Which lines of the records hold the string "biggl"? Report only how many of them there are.

Dataset entries:
════════
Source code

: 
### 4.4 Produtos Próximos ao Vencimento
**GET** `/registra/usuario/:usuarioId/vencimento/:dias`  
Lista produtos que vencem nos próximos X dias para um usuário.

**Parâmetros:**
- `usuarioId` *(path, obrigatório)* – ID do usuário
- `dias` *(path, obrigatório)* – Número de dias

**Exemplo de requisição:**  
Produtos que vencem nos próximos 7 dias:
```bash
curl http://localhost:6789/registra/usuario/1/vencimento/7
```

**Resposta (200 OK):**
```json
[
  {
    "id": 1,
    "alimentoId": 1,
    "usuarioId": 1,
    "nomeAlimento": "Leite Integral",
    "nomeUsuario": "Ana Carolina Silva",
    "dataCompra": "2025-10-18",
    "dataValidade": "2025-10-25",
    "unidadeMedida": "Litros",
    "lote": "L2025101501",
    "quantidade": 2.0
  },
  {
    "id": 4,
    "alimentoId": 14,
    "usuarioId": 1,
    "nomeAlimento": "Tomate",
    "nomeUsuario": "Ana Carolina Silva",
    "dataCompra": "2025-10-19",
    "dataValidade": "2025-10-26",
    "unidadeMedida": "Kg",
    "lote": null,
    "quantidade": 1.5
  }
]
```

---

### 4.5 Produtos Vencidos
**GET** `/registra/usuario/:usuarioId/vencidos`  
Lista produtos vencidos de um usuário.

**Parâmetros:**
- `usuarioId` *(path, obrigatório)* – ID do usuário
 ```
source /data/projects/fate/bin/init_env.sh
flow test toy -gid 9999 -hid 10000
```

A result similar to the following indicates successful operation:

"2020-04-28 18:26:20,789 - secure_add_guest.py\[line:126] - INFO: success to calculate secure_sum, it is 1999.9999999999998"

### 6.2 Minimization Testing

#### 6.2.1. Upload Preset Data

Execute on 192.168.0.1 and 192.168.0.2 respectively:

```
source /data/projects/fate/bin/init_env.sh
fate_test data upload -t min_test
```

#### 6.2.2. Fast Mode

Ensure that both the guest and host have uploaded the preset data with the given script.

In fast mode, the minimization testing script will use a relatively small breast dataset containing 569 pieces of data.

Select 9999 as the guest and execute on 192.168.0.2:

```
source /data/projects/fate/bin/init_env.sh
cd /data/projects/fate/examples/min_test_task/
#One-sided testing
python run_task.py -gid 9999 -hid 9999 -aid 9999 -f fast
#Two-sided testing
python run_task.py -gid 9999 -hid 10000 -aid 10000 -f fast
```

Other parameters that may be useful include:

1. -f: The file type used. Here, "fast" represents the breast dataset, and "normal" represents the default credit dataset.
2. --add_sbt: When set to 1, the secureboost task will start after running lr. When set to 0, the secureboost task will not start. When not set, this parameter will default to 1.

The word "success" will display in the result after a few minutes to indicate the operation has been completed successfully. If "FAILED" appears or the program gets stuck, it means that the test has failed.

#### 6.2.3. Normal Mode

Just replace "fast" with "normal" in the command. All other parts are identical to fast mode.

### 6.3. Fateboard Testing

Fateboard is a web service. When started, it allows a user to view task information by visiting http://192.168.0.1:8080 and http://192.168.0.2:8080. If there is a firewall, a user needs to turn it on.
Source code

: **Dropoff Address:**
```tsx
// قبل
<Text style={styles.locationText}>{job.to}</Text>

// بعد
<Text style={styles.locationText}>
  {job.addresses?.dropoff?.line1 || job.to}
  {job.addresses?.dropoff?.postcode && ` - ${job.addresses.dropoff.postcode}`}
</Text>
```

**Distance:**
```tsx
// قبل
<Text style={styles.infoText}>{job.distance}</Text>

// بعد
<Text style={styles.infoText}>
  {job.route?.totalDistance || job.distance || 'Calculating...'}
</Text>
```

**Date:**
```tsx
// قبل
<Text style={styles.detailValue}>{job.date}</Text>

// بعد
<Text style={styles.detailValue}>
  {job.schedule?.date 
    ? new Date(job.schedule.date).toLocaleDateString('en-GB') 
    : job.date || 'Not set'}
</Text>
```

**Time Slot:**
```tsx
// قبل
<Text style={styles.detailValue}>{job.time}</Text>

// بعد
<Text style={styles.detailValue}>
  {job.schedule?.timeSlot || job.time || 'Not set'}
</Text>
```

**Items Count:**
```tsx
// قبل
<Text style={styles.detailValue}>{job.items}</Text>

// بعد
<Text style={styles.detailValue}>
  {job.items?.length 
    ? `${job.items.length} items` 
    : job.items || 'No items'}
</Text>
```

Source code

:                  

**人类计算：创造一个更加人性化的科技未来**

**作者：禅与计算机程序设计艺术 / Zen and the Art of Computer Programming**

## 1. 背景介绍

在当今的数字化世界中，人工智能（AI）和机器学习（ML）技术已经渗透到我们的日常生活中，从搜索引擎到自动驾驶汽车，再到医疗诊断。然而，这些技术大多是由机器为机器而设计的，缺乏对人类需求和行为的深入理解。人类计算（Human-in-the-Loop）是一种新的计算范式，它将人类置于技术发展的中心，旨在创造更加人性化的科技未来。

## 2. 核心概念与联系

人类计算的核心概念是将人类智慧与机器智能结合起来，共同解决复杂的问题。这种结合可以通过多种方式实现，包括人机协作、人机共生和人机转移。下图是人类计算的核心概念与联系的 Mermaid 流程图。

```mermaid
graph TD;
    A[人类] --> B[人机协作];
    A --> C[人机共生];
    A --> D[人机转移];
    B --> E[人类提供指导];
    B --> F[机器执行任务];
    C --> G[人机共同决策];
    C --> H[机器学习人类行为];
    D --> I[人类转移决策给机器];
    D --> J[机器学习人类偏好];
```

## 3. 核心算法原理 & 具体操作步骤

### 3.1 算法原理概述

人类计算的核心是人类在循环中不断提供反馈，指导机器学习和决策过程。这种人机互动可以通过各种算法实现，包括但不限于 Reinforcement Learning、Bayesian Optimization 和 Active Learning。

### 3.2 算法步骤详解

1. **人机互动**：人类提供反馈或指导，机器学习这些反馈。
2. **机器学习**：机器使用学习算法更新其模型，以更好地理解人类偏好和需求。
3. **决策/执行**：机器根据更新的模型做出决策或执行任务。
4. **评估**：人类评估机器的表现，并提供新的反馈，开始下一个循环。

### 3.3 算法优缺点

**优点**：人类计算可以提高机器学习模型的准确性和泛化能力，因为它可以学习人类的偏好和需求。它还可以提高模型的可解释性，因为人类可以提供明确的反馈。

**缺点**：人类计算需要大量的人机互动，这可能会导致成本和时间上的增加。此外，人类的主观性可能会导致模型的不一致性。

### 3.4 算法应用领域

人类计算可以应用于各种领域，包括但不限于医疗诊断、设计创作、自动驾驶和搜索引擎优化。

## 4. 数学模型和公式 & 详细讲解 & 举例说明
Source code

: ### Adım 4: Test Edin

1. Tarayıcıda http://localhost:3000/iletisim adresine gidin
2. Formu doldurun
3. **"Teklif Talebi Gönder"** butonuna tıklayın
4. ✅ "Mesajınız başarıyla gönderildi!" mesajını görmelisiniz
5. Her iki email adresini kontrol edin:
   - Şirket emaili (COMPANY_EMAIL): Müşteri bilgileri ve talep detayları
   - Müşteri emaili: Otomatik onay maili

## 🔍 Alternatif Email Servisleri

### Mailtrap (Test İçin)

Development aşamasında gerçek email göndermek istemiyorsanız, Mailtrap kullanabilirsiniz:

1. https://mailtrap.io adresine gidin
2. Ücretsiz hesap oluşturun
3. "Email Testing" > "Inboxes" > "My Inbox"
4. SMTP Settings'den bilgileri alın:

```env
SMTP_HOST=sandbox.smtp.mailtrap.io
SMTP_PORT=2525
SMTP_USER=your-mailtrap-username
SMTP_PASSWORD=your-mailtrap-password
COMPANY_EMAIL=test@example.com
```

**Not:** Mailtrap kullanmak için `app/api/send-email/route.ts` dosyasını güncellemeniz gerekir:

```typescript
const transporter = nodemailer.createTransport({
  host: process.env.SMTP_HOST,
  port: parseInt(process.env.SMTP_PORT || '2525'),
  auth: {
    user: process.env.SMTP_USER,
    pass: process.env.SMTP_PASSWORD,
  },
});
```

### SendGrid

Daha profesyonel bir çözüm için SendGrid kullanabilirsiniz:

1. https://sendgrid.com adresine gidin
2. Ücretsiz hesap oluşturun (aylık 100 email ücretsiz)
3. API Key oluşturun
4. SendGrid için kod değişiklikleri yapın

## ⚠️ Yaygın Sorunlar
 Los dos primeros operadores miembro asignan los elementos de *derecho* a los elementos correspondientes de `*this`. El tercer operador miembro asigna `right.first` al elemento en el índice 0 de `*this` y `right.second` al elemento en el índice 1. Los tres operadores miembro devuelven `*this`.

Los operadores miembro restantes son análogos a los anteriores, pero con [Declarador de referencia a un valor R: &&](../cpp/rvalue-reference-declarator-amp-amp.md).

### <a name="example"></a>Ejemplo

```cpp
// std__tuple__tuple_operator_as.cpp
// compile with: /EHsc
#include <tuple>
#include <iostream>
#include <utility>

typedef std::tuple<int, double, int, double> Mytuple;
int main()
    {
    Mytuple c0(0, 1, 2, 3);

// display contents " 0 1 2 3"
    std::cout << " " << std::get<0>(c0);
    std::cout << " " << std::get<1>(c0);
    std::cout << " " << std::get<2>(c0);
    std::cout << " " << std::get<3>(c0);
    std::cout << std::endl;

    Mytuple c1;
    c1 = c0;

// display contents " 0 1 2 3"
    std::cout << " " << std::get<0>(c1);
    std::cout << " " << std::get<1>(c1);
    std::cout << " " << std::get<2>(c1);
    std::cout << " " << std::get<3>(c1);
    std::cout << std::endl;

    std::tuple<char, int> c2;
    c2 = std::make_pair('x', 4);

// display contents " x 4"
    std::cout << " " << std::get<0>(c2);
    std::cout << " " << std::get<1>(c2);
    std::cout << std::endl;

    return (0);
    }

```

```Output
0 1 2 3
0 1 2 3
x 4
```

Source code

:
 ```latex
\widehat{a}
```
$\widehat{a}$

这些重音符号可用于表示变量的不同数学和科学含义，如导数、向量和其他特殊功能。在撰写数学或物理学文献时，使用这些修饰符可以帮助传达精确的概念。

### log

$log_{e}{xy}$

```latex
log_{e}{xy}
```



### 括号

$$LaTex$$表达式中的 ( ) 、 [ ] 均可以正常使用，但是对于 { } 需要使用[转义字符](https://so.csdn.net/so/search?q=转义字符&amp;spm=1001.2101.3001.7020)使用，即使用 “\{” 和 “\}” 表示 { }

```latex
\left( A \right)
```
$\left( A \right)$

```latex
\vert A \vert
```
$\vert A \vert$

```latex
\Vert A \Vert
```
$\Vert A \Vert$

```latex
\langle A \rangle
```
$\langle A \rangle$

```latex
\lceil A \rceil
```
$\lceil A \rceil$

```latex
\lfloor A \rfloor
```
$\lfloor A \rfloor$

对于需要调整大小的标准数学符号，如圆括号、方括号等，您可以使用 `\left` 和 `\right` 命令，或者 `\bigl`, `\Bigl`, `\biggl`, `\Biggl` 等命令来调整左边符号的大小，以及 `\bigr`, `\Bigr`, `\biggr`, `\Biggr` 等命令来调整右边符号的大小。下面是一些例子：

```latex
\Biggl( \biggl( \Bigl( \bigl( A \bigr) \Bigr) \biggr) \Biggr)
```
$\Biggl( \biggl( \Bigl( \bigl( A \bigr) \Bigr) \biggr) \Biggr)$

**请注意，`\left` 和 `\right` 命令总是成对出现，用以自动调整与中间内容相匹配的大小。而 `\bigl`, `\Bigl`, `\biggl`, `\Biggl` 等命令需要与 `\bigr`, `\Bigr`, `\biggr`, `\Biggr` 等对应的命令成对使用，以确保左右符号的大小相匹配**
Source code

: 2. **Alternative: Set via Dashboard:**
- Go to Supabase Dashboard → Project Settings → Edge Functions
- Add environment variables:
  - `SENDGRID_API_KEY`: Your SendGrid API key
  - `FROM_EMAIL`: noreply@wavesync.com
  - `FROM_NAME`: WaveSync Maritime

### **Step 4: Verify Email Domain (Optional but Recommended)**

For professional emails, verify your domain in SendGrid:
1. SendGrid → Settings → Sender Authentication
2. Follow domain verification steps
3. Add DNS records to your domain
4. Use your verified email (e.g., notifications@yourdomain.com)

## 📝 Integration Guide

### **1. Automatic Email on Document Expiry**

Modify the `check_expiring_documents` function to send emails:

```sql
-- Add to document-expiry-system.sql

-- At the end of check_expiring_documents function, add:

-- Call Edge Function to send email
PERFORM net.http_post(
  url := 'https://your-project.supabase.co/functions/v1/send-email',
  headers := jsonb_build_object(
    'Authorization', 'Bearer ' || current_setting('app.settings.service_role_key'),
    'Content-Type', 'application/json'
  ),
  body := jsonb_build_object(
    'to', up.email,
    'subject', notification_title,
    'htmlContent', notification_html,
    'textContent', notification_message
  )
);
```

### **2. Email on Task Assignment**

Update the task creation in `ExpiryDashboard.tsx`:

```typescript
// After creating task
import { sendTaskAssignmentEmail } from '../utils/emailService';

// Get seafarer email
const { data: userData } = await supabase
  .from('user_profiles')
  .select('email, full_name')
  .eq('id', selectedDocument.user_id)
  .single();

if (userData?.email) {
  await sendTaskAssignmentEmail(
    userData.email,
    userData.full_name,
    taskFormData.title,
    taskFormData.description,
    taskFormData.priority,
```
════════
*Answer for this exercise:*
4